“I’ve been travelling to this place since the moment I was born.”
Long Way to the Light – Mike Scott
That is exactly how this PhD in this place at this time feels. From my original degree in philosophy and literature through a career exploring what it mean to work participatively with young people, through travel and experiencing different cultures and having many wonderful conversations with inspiring people, through more studies and teaching and thinking way too much and struggling with my own happiness…here I am.
I am now a PhD student at Edinburgh University’s Centre for Research on Families and Relationships (CRFR) in Scotland and I’m currently preparing to begin ethnographic fieldwork with young people in Laos exploring experiences and understandings of subjective wellbeing. This blog aims to be a reflective record of my fieldwork process and experience.
I’ve over-thought this blog too.

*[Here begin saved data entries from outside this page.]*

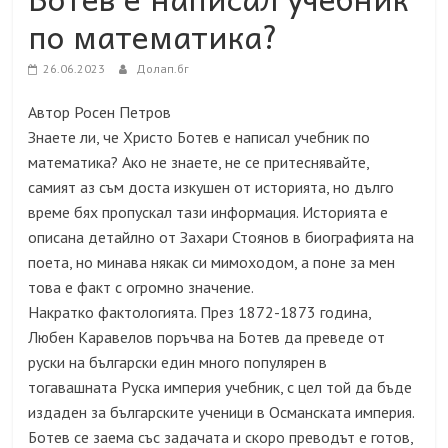
по математика?
26.06.2023
Долап.бг
Автор Росен Петров
Знаете ли, че Христо Ботев е написал учебник по
математика? Ако не знаете, не се притеснявайте,
самият аз съм доста изкушен от историята, но дълго
време бях пропускал тази информация. Историята е
описана детайлно от Захари Стоянов в биографията на
поета, но минава някак си мимоходом, а поне за мен
това е факт с огромно значение.
Накратко фактологията. През 1872-1873 година,
Любен Каравелов поръчва на Ботев да преведе от
руски на български един много популярен в
тогавашната Руска империя учебник, с цел той да бъде
издаден за българските ученици в Османската империя.
Ботев се заема със задачата и скоро преводът е готов,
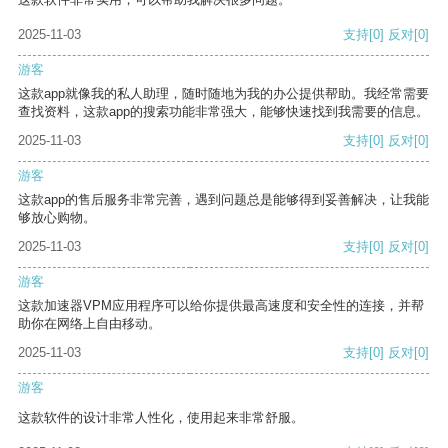
2025-11-03
支持
[0]
反对
[0]
游客
这款app就像我的私人助理，随时随地为我的办公提供帮助。我经常需要
查找资料，这款app的搜索功能非常强大，能够快速找到我需要的信息。
2025-11-03
支持
[0]
反对
[0]
游客
这款app的售后服务非常完善，遇到问题总是能够得到妥善解决，让我能
够放心购物。
2025-11-03
支持
[0]
反对
[0]
游客
这款加速器VPM应用程序可以给你提供最高速度和安全性的连接，并帮
助你在网络上自由移动。
2025-11-03
支持
[0]
反对
[0]
游客
这款软件的设计非常人性化，使用起来非常舒服。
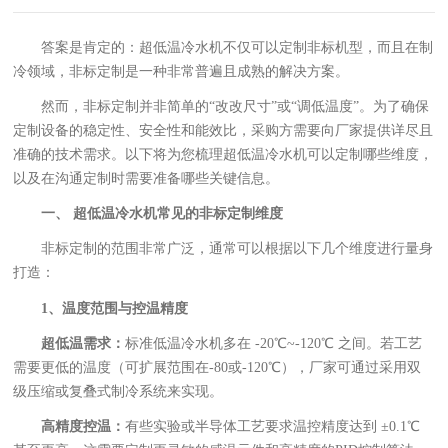
答案是肯定的：超低温冷水机不仅可以定制非标机型，而且在制
冷领域，非标定制是一种非常普遍且成熟的解决方案。
然而，非标定制并非简单的“改改尺寸”或“调低温度”。为了确保
定制设备的稳定性、安全性和能效比，采购方需要向厂家提供详尽且
准确的技术需求。以下将为您梳理超低温冷水机可以定制哪些维度，
以及在沟通定制时需要准备哪些关键信息。
一、 超低温冷水机常见的非标定制维度
非标定制的范围非常广泛，通常可以根据以下几个维度进行量身
打造：
1、温度范围与控温精度
超低温需求：
标准低温冷水机多在 -20℃~-120℃ 之间。若工艺
需要更低的温度（可扩展范围在-80或-120℃），厂家可通过采用双
级压缩或复叠式制冷系统来实现。
高精度控温：
有些实验或半导体工艺要求温控精度达到 ±0.1℃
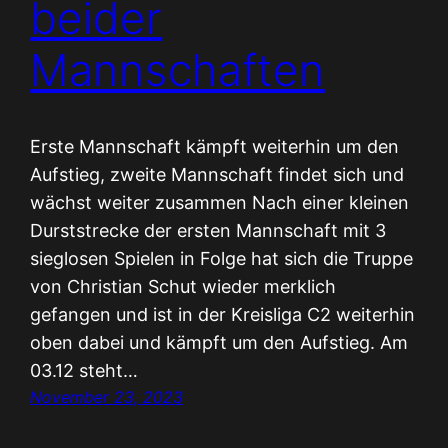
beider
Mannschaften
Erste Mannschaft kämpft weiterhin um den
Aufstieg, zweite Mannschaft findet sich und
wächst weiter zusammen Nach einer kleinen
Durststrecke der ersten Mannschaft mit 3
sieglosen Spielen in Folge hat sich die Truppe
von Christian Schut wieder merklich
gefangen und ist in der Kreisliga C2 weiterhin
oben dabei und kämpft um den Aufstieg. Am
03.12 steht…
November 23, 2023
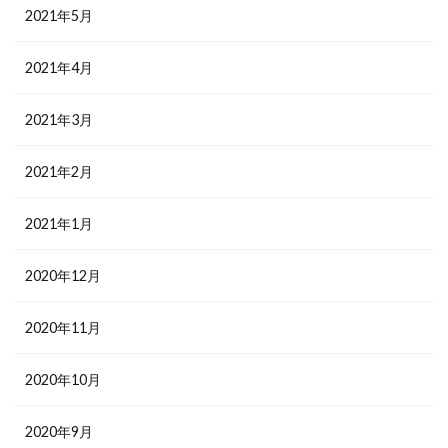
2021年5月
2021年4月
2021年3月
2021年2月
2021年1月
2020年12月
2020年11月
2020年10月
2020年9月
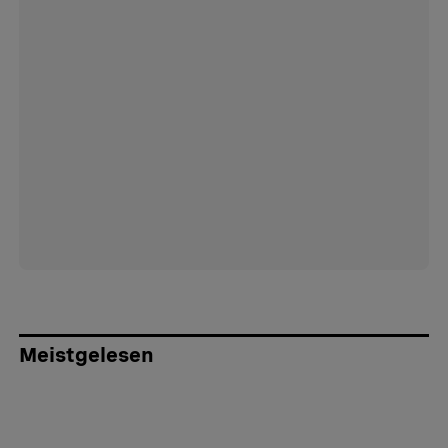
Meistgelesen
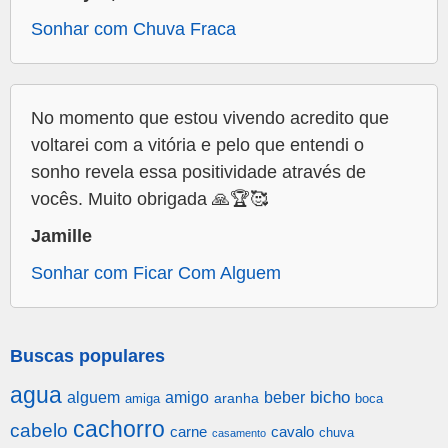
Sonhar com Chuva Fraca
No momento que estou vivendo acredito que
voltarei com a vitória e pelo que entendi o
sonho revela essa positividade através de
vocês. Muito obrigada 🙏🏆🥰
Jamille
Sonhar com Ficar Com Alguem
Buscas populares
agua
alguem
amigo
beber
bicho
aranha
amiga
boca
cachorro
cabelo
carne
cavalo
chuva
casamento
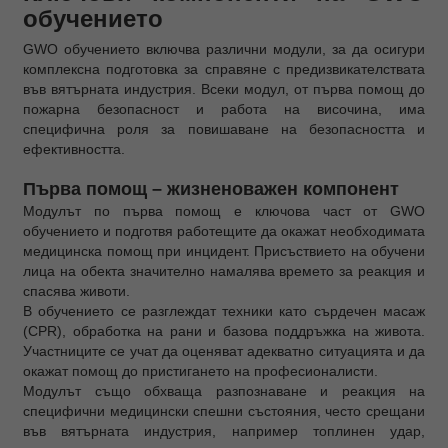
обучението
GWO обучението включва различни модули, за да осигури
комплексна подготовка за справяне с предизвикателствата
във вятърната индустрия. Всеки модул, от първа помощ до
пожарна безопасност и работа на височина, има
специфична роля за повишаване на безопасността и
ефективността.
Първа помощ – жизненоважен компонент
Модулът по първа помощ е ключова част от GWO
обучението и подготвя работещите да окажат необходимата
медицинска помощ при инцидент. Присъствието на обучени
лица на обекта значително намалява времето за реакция и
спасява животи.
В обучението се разглеждат техники като сърдечен масаж
(CPR), обработка на рани и базова поддръжка на живота.
Участниците се учат да оценяват адекватно ситуацията и да
окажат помощ до пристигането на професионалисти.
Модулът също обхваща разпознаване и реакция на
специфични медицински спешни състояния, често срещани
във вятърната индустрия, например топлинен удар,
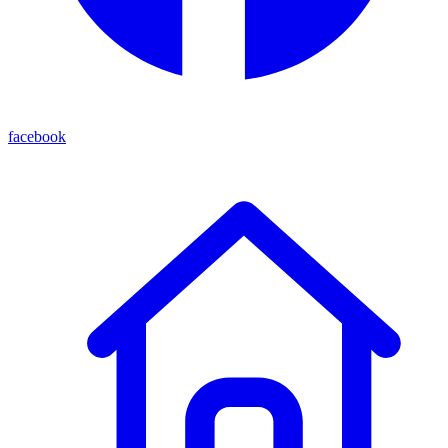
facebook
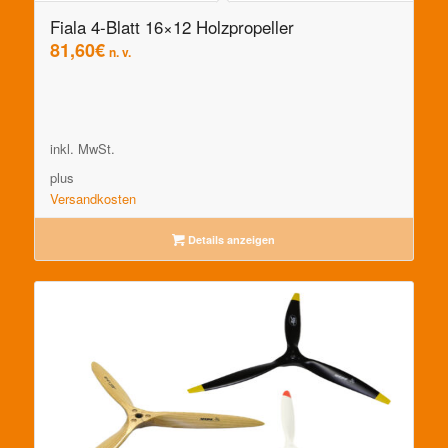
Fiala 4-Blatt 16×12 Holzpropeller
81,60
€
n. v.
inkl. MwSt.
plus
Versandkosten
Details anzeigen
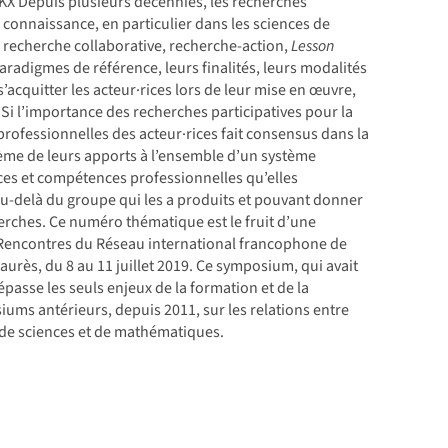
KX Depuis plusieurs décennies, les recherches
 connaissance, en particulier dans les sciences de
s : recherche collaborative, recherche-action,
Lesson
 paradigmes de référence, leurs finalités, leurs modalités
s’acquitter les acteur·rices lors de leur mise en œuvre,
e. Si l’importance des recherches participatives pour la
rofessionnelles des acteur·rices fait consensus dans la
̀me de leurs apports à l’ensemble d’un système
ances et compétences professionnelles qu’elles
au-delà du groupe qui les a produits et pouvant donner
rches. Ce numéro thématique est le fruit d’une
s Rencontres du Réseau international francophone de
urès, du 8 au 11 juillet 2019. Ce symposium, qui avait
́passe les seuls enjeux de la formation et de la
siums antérieurs, depuis 2011, sur les relations entre
de sciences et de mathématiques.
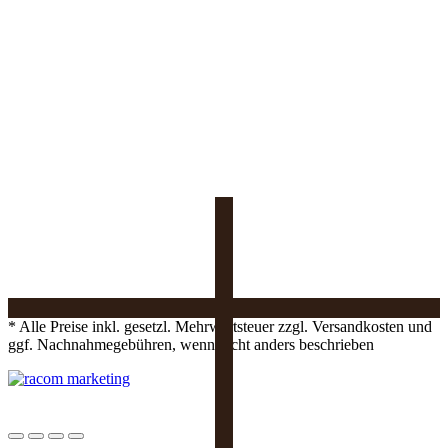
* Alle Preise inkl. gesetzl. Mehrwertsteuer zzgl. Versandkosten und
ggf. Nachnahmegebühren, wenn nicht anders beschrieben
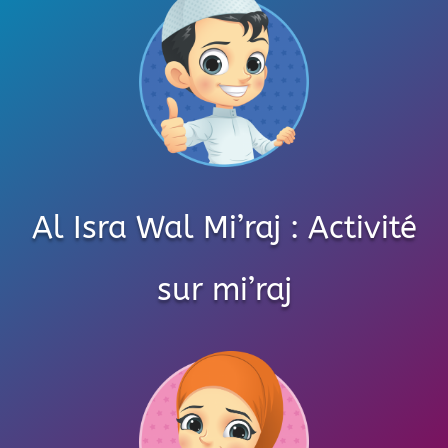
Al Isra Wal Mi’raj : Activité
sur mi’raj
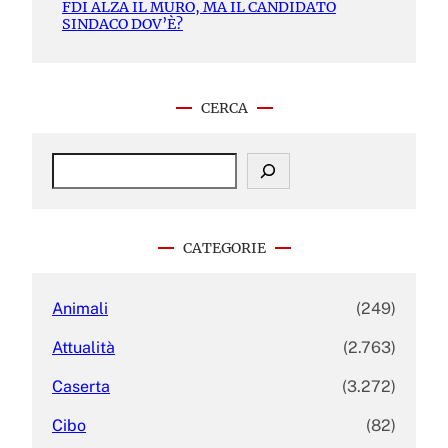
FDI ALZA IL MURO, MA IL CANDIDATO
SINDACO DOV’È?
CERCA
S
e
a
r
c
CATEGORIE
h
Animali
(249)
Attualità
(2.763)
Caserta
(3.272)
Cibo
(82)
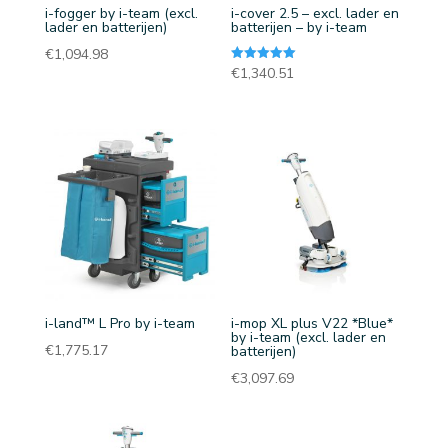
i-fogger by i-team (excl.
i-cover 2.5 – excl. lader en
lader en batterijen)
batterijen – by i-team
€
1,094.98
Gewaardeerd
€
1,340.51
5.00
uit 5
i-land™ L Pro by i-team
i-mop XL plus V22 *Blue*
by i-team (excl. lader en
€
1,775.17
batterijen)
€
3,097.69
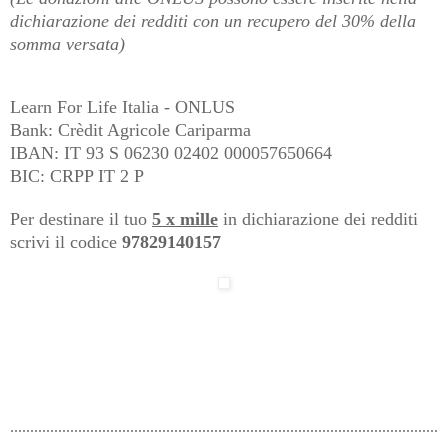
dichiarazione dei redditi con un recupero del 30% della
somma versata)
Learn For Life Italia - ONLUS
Bank: Crèdit Agricole Cariparma
IBAN: IT 93 S 06230 02402 000057650664
BIC: CRPP IT 2 P
Per destinare il tuo
5 x mille
in dichiarazione dei redditi
scrivi il codice
97829140157
...........................................................................................................
...............................................................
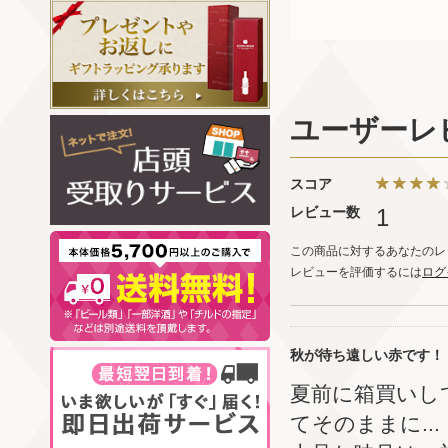
ユーザーレ
スコア
レビュー数
1
この商品に対するあなたのレ
レビューを評価するには
ログ
秋が待ち遠しい赤です！
夏前に箱買いし
てそのままに...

I’ve been trying to work out if it is a personal blog or a research blog, I’ve been trying to work out how it differs from the journal that I’ve kept before that was just for family and friends. But if I wait until I have answers to those questions I’ll never write anything – so I’m just going to start and see where it takes me. An emergent blog of an emergent research process.
And now I need to take a deep breath and describe what that research project is, or at least what it might be. My PhD will be a collaborative and ethnographic study of young people’s subjective wellbeing in Laos. Subjective well-being (which can also be thought of as happiness; more of which later no doubt) is to do with how people think and feel good in their lives and how they evaluate their own lives.
My research is jointly located in both CRFR and the Social Policy Department of the School of Social and Political Sciences at The University of Edinburgh. It is grounded in a belief that social policy should be about promoting wellbeing, and that objective indicators of wellbeing (e.g. income, education attendance and attainment, various health indicators etc.) don’t tell the whole story. Understanding people’s experience is vital since two people could have exactly the same life circumstances but feel and think very differently about their lives.
I am not interested in measuring subjective wellbeing (although there is plenty of very interesting research looking at how to do that), what I’m interested in are the meanings behind how people think about and experience their lives. One way of illustrating this is the distinction between the questions “how happy are you?” and “how do you make that assessment?” or “what does happiness mean to you?”. I’m interested in the second questions and also in the idea that the ways people experience happiness is culturally constructed and open to change as cultures change.
In the spirit of just getting this out there, I will say more about why I chose Laos, why I work with young people and my methodology at a later date. I am just beginning my fieldwork visit, which I anticipate will last a little over a year, although I can’t actually begin fieldwork until I finalise some practical arrangements. So the first few entries may be more travelogue than research-logue… but let’s see where it goes.